Governor's Budget Poses Challenge
The appropriations recommended for the next two fiscal years by Gov. John G. Rowland reflect increases over this year's appropriatio n, but fall short of the amounts needed to maintain current services.
"We understand the inevitability of limited state support, given the enormous economic pressures the state is facing," said President Philip E. Austin.
For the Storrs-based programs, the budgets are $197.7 million for the year that begins in July 2004, and $202.1 million for the budget that takes effect in July 2005. The figures represent an increase of $5.2 million, or 2.7 percent, for FY '04 and $4.4 million, or 2.2 percent, for FY '05. The budget for this year, after several cuts that have been made since last July, totals $192.5 million.
The FY '04 appropriation is $13.6 million, including fringe benefits, less than current services; and the FY '05 budget is $22.4 million (including fringe benefits) less than what is needed to maintain the state's share of current services.
For the Health Center, the budgets are $75.1 million for the year that begins in July 2004, and $80.8 million for the budget that takes effect in July 2005. These represent an increase of $1.3 million, or 1.8 percent, in FY '04 and $1.5 million, or1.9 percent, for FY '05. The budget for this year, after the cuts made since last July, totals $73.8 million.
The Health Center's FY '04 budget is $3.3 million, including fringe benefits, less than current services and the FY '05 budget is $5.9 million, including fringe benefits, less than current services.
The budget shortfall creates an enormous challenge for the University, because nearly the entire state appropriation is used for salaries. "It will not be easy for the University to accommodate the current services reductions in the proposed budget," said Austin. "Frankly, without the pending agreement with the American Association of University Professors, we would now be facing a very bleak scenario. Even with the commitment of the AAUP membership, however, non-faculty staff reductions and program adjustments are unavoidable."
The AAUP membership was voting at press time last week on a proposal that would eliminate a 5 percent raise this July and extend the contract for a year, in return for assurances that layoffs would be limited to programmatic changes. The agreement must also be approved by the Board of Trustees, expected to vote on March 11, and the General Assembly.
The budget also defers the state's matching program for private contributions to the endowment fund. The matching funds, which provided 50 cents for every $1 contributed, are strategically important both to the University's $300 million capital campaign and to its endowment growth.
Austin said the budget has a few bright spots, including the governor's continued support for both UConn 2000 and the $1.3 billion 21st Century UConn program, even though virtually all other state capital projects are being delayed, reduced, or eliminated.
The governor's proposed reorganization of higher education, which merges the Department of Higher Education, the Connecticut State University system, and the Community College system into a new Board of Regents, does not affect UConn.
"We take heart in the governor's recognition of the unique role of the University and will work with the Legislature to maintain the momentum they reaffirmed with the enactment of 21st Century UConn," Austin said.

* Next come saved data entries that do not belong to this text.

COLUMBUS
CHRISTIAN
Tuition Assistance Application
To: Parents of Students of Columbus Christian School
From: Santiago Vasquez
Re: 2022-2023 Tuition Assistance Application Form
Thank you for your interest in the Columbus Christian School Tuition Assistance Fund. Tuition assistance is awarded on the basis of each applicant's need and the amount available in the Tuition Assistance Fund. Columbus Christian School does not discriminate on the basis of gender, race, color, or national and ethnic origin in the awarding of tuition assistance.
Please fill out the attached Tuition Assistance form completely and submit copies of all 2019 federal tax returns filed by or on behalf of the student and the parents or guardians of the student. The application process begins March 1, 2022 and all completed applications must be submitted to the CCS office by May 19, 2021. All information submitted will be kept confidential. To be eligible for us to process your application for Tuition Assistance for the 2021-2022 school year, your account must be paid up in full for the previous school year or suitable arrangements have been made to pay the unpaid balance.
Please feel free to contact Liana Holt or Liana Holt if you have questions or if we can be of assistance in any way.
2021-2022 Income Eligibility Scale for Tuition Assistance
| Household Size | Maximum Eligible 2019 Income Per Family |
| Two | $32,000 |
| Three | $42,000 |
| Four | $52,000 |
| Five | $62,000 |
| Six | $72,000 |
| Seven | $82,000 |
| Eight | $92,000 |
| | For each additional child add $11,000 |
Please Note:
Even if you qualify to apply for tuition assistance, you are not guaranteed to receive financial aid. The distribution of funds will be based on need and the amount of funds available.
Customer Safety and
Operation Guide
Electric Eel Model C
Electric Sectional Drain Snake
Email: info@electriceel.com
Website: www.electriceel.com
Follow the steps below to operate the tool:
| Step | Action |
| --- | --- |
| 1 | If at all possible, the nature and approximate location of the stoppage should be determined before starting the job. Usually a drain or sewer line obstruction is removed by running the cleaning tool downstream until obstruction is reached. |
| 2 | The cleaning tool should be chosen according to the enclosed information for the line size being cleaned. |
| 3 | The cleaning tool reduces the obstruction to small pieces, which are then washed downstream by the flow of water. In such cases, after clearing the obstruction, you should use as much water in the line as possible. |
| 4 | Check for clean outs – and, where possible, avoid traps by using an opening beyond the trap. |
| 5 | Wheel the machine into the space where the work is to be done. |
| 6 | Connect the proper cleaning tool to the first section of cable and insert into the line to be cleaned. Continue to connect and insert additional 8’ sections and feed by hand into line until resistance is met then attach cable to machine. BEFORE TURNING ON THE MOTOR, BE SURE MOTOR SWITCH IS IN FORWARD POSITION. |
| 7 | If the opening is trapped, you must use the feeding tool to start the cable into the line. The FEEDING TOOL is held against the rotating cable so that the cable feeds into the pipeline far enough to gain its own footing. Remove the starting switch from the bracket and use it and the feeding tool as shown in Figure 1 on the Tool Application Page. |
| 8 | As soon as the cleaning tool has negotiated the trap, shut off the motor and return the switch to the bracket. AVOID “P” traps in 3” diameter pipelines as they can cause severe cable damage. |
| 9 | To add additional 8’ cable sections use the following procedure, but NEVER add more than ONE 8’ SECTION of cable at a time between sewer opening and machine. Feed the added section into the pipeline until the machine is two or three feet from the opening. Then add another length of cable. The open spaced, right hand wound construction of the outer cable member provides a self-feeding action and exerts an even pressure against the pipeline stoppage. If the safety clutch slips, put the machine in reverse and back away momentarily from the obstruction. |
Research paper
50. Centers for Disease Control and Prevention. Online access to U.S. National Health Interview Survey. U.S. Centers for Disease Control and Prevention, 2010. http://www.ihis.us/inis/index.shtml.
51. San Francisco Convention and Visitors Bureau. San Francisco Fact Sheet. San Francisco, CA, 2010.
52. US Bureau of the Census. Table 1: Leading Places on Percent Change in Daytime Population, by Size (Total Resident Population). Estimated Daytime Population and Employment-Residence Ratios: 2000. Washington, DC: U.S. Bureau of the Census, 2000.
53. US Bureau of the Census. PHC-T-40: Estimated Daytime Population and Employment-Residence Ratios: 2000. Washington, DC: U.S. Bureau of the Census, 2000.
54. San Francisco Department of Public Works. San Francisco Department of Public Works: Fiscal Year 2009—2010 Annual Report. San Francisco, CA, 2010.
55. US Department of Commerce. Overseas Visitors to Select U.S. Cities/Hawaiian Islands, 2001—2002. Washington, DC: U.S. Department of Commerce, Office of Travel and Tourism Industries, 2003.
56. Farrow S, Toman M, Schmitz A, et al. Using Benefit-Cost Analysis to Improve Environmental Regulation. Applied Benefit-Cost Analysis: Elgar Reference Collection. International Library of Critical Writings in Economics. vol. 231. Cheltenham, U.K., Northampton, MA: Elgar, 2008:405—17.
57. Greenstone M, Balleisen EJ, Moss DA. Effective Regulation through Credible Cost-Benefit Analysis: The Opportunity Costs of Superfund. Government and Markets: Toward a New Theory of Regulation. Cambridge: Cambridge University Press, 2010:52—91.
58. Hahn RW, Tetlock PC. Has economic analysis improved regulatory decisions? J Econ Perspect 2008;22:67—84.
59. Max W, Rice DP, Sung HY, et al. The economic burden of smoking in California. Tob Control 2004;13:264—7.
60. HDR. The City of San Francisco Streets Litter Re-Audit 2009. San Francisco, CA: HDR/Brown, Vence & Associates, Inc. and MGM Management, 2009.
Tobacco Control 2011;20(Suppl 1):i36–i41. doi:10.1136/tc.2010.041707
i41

Preliminary numbers indicate that the state's contribution to financial aid will not increase next year.
The Corrections Managed Health Care program, administered by the Health Center, will receive five percent increases in both FY '04 and FY '05. However, the appropriation for this program of $77 million for FY '04 is still $2.6 million less than requested, and the FY '05 appropriation of $80.8 million is $2.4 million less than requested. "There may be a continuing shortfall related to collective bargaining increases in the Department of Corrections program," Austin said.
He also noted that there appears to be some reduction in bond funds that were scheduled to be available to the Health Center prior to the beginning of the 21st Century UConn program.
University officials will continue to analyze the proposed budget, including possible adjustments by the General Assembly, prior to final approval.